Castra – Strip orchestration rights from your LLMs

Intercepts and modifies LLM prompts to remove or restrict orchestration directives, function-calling permissions, and tool-use capabilities before they reach the model. Works by parsing incoming prompts, identifying orchestration-related instructions (tool invocation, workflow control, agent loops), and either stripping them entirely or replacing them with constrained versions that prevent unauthorized execution. Uses pattern matching and instruction rewriting to maintain semantic intent while removing dangerous orchestration primitives.

Provides a command-line interface for batch processing prompts through a transformation pipeline that validates, modifies, and logs changes to LLM instructions. Accepts prompts as input (via stdin, files, or API), applies orchestration stripping rules, validates the output against a policy schema, and returns sanitized prompts with detailed change logs. Implements a composable filter chain architecture where each stage (detection, stripping, validation, logging) can be independently configured or extended.

Analyzes prompts to identify and classify different types of orchestration directives (tool-calling, function invocation, agent loops, workflow control, multi-step planning). Uses pattern recognition and semantic analysis to detect both explicit orchestration instructions (e.g., 'call the weather API') and implicit ones (e.g., 'use available tools to solve this'). Classifies detected capabilities by type and severity, enabling fine-grained policy decisions about which to allow, restrict, or remove.

Enforces user-defined policies that specify which orchestration capabilities are allowed, restricted, or forbidden in prompts. Policies are defined as configuration files (YAML/JSON) that map capability types to enforcement actions (allow, restrict, deny). During prompt processing, the system checks detected capabilities against the policy and either permits them, applies restrictions (e.g., rate limiting, approval gates), or blocks them entirely. Supports role-based policies where different users or contexts have different capability allowances.

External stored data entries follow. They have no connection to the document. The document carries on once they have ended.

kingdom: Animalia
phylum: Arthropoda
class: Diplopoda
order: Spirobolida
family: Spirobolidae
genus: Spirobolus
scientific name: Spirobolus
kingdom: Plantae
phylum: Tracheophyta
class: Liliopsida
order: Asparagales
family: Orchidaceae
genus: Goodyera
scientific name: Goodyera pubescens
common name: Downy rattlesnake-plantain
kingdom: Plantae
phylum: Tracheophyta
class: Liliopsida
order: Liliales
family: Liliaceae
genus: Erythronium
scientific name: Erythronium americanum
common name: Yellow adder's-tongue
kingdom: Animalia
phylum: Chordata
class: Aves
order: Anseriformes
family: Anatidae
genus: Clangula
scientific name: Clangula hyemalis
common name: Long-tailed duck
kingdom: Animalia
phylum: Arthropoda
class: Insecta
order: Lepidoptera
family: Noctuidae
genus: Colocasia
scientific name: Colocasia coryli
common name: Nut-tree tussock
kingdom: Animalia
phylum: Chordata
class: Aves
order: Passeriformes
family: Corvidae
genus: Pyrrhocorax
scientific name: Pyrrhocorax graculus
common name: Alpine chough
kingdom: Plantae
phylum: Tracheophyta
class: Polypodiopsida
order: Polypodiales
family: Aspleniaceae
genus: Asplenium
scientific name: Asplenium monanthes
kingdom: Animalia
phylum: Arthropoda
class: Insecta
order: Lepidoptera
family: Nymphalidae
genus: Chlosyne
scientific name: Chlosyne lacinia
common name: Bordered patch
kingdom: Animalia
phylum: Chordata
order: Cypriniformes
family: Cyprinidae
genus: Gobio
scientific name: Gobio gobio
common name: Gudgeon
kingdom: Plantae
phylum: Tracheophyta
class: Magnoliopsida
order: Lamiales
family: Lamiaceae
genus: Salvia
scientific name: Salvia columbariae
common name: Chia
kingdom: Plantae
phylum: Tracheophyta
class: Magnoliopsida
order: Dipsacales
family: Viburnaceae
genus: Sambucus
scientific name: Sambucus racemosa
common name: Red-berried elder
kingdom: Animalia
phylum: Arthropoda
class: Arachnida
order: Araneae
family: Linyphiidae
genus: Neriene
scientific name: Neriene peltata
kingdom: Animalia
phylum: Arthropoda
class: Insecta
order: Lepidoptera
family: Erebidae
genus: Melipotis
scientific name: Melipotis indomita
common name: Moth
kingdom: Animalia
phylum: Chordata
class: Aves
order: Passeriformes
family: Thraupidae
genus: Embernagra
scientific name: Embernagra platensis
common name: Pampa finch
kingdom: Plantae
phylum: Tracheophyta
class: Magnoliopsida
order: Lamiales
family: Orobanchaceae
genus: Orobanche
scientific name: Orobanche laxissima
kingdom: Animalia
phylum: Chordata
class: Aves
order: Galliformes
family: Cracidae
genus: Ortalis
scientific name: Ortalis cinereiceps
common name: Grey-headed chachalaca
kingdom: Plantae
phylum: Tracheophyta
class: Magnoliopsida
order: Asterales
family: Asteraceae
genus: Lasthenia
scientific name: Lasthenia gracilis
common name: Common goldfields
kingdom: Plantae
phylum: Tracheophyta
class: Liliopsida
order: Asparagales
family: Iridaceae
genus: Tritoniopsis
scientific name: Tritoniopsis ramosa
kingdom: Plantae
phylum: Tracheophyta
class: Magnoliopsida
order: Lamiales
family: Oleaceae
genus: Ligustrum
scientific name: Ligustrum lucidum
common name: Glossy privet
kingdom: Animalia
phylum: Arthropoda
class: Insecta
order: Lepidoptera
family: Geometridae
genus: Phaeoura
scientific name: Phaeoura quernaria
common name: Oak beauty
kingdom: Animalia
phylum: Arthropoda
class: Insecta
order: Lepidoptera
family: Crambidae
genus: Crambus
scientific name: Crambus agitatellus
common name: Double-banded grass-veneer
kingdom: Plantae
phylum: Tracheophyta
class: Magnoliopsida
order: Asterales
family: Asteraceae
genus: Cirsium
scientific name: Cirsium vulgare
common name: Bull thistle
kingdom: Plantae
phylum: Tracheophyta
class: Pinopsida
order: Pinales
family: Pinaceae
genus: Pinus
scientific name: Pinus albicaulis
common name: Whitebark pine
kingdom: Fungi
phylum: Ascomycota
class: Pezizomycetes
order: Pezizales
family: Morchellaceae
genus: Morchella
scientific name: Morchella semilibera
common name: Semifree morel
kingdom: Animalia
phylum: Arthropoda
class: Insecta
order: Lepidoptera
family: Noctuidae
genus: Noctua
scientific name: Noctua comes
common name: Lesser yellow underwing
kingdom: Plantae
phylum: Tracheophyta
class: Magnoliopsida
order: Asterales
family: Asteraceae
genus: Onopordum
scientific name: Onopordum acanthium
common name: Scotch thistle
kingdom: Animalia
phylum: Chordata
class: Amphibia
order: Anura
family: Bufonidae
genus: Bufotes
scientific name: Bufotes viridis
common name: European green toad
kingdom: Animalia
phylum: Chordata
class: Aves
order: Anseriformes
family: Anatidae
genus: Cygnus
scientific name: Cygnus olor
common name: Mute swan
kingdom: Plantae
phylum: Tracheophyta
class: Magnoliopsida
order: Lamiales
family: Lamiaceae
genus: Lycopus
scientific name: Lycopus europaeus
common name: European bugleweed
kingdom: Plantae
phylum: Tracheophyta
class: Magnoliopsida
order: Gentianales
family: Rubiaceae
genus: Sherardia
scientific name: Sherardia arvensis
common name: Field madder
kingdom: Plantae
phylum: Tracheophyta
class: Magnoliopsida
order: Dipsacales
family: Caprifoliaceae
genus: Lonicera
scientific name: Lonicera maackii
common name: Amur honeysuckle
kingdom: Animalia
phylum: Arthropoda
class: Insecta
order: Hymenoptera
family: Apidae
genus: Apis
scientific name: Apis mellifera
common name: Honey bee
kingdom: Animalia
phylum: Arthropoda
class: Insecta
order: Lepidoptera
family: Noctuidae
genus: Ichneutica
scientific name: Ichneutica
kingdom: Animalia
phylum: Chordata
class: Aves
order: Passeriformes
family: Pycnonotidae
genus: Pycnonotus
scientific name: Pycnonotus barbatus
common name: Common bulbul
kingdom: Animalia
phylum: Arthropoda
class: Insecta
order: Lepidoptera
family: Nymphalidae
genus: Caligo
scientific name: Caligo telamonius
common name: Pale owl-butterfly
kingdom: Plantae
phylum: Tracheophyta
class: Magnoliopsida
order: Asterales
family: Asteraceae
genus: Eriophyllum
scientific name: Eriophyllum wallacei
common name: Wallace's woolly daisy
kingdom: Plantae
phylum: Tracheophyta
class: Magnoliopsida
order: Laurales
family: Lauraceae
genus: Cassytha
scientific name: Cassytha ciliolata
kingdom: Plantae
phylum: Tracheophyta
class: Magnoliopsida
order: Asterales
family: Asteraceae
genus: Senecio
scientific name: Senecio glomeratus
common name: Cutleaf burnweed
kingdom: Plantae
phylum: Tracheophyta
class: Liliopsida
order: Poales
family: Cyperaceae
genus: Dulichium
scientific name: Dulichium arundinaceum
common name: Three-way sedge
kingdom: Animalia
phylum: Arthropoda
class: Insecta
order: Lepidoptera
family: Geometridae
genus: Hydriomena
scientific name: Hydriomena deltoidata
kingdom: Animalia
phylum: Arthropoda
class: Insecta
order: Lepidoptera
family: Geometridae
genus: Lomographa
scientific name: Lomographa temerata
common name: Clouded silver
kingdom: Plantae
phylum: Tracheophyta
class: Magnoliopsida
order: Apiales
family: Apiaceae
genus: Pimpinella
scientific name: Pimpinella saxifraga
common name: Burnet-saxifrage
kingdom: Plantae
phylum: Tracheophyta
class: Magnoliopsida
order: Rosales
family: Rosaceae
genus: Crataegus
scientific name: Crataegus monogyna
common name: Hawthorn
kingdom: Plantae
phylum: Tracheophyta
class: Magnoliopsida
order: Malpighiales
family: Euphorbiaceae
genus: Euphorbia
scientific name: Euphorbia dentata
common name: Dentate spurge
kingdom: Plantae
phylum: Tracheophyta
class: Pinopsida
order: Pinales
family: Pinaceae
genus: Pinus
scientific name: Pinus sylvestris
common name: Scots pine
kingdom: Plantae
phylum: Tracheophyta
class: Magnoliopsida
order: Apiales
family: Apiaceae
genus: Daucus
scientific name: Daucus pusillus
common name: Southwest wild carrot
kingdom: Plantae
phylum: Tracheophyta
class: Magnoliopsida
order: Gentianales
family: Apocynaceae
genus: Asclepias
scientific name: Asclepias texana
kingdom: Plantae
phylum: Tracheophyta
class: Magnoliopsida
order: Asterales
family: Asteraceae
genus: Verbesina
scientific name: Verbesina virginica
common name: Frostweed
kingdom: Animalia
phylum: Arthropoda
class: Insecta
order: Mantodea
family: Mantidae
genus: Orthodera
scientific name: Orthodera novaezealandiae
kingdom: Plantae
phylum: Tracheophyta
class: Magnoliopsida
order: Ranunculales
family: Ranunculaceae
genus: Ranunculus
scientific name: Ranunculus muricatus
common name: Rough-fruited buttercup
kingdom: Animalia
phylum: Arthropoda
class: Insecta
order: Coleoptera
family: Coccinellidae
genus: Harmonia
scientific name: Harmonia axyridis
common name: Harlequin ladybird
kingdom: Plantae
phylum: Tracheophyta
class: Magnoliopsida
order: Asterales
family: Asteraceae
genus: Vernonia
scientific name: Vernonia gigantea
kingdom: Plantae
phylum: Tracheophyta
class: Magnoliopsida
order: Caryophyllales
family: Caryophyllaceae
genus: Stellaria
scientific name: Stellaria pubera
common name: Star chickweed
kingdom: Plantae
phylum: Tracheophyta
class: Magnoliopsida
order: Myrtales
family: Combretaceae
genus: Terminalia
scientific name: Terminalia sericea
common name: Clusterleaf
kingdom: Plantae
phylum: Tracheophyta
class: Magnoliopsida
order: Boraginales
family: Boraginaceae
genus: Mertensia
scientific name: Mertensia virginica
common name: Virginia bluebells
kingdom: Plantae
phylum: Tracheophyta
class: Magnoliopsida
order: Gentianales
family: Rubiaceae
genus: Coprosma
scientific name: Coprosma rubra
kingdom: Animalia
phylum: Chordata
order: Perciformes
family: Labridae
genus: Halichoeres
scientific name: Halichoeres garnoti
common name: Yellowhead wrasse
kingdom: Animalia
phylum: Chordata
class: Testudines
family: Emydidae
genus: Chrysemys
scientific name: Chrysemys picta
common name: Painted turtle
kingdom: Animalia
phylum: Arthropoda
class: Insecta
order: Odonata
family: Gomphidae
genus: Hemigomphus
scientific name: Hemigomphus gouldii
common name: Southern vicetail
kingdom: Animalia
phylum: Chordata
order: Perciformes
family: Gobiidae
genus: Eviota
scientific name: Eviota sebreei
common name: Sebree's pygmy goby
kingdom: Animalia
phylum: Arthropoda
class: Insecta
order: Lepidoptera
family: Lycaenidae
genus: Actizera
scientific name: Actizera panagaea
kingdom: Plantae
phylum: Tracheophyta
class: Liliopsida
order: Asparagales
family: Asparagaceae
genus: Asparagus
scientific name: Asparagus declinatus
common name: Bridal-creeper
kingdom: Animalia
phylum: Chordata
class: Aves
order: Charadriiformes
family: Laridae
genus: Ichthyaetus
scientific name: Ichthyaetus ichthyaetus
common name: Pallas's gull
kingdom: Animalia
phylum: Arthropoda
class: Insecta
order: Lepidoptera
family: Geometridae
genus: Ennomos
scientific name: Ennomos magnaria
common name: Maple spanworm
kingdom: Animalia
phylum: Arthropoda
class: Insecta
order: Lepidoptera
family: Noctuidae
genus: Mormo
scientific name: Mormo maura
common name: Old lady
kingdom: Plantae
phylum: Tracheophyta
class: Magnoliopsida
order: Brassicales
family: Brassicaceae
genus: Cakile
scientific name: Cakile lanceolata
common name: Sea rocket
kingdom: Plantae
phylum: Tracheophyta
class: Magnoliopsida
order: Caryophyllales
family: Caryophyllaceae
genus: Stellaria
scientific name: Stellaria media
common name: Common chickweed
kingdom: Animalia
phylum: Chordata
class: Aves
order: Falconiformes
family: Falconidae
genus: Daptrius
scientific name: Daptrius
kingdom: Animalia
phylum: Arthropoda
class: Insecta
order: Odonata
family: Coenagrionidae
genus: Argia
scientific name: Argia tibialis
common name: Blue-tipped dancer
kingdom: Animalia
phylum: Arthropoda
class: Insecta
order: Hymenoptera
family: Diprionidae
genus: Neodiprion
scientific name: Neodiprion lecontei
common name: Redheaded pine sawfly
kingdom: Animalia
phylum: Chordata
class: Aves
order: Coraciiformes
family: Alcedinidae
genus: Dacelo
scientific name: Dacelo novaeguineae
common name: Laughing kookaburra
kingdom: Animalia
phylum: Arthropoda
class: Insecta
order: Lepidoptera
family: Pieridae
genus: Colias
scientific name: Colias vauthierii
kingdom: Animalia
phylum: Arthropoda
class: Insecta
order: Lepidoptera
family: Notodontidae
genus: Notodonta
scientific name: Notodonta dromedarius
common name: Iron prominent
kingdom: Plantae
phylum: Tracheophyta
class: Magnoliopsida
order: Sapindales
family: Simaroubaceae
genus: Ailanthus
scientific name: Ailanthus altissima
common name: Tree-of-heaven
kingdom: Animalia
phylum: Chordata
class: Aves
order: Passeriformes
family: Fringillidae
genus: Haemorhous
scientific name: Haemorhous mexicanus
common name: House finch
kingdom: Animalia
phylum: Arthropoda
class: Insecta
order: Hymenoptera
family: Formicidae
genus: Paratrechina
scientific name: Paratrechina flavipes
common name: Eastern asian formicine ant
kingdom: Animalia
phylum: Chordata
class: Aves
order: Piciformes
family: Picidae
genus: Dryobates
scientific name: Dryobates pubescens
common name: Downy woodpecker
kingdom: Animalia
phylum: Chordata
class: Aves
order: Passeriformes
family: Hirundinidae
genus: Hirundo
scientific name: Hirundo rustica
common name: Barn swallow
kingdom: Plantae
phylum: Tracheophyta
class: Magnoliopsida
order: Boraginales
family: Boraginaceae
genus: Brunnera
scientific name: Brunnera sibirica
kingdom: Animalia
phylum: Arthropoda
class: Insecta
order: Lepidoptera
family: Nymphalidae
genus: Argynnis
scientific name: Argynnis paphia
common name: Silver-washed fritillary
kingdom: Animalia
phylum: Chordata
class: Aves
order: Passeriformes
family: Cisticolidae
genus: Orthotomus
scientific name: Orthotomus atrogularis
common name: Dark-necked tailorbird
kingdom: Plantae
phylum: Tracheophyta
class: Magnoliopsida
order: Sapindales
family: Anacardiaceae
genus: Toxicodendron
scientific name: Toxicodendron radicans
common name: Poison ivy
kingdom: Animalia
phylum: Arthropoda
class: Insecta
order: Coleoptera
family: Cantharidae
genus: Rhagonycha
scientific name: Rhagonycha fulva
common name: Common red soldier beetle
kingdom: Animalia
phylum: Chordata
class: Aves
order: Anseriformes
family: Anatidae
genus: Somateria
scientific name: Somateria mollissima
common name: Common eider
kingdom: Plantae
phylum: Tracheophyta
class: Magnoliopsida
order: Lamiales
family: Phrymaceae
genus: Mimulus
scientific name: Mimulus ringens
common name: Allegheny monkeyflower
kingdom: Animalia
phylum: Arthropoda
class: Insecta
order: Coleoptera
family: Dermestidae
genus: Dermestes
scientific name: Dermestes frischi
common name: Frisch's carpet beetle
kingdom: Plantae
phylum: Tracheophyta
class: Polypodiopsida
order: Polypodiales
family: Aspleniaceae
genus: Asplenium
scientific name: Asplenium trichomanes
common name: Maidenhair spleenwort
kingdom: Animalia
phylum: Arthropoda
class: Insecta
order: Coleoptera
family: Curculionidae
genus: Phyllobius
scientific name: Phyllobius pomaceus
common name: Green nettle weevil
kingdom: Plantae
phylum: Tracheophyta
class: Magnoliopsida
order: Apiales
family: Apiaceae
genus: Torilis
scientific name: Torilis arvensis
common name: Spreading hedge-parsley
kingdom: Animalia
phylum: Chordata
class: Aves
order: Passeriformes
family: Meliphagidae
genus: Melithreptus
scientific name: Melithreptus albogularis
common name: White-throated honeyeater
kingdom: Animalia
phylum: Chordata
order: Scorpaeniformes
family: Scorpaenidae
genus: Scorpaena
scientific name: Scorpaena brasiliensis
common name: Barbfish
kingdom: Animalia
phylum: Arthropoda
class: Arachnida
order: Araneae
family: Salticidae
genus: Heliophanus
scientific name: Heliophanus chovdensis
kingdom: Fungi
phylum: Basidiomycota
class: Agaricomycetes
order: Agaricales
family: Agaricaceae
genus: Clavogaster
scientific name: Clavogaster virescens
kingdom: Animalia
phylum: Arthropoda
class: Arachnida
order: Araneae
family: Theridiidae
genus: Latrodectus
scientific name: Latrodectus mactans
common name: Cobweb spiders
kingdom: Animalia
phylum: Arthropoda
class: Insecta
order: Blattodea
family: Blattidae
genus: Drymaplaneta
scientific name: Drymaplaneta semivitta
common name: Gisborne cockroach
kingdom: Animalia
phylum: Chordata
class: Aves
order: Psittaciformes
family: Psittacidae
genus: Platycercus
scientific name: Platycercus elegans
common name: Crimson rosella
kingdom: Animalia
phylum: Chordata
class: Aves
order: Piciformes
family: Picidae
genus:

Automatically rewrites prompts to add explicit constraints on orchestration capabilities, converting unrestricted orchestration requests into bounded versions. For example, converts 'use any available tools to solve this' into 'use only the following tools: [list] and make at most 3 function calls'. Uses template-based rewriting that preserves the original intent while adding safety boundaries. Supports custom rewrite rules that can be tailored to specific LLM models or use cases.